## What you will do
Please transcribe the data that follows without the pictures, keeping every word the same.

Stored items:
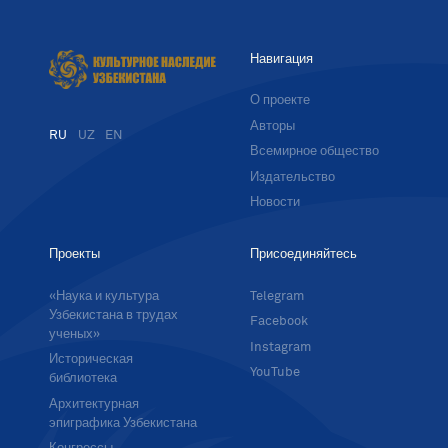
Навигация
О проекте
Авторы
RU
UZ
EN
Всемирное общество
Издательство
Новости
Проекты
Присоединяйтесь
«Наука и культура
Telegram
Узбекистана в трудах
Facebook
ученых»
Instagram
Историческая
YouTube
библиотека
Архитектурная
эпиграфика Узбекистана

## Task result
Навигация
О проекте
Авторы
RU
UZ
EN
Всемирное общество
Издательство
Новости
Проекты
Присоединяйтесь
«Наука и культура
Telegram
Узбекистана в трудах
Facebook
ученых»
Instagram
Историческая
YouTube
библиотека
Архитектурная
эпиграфика Узбекистана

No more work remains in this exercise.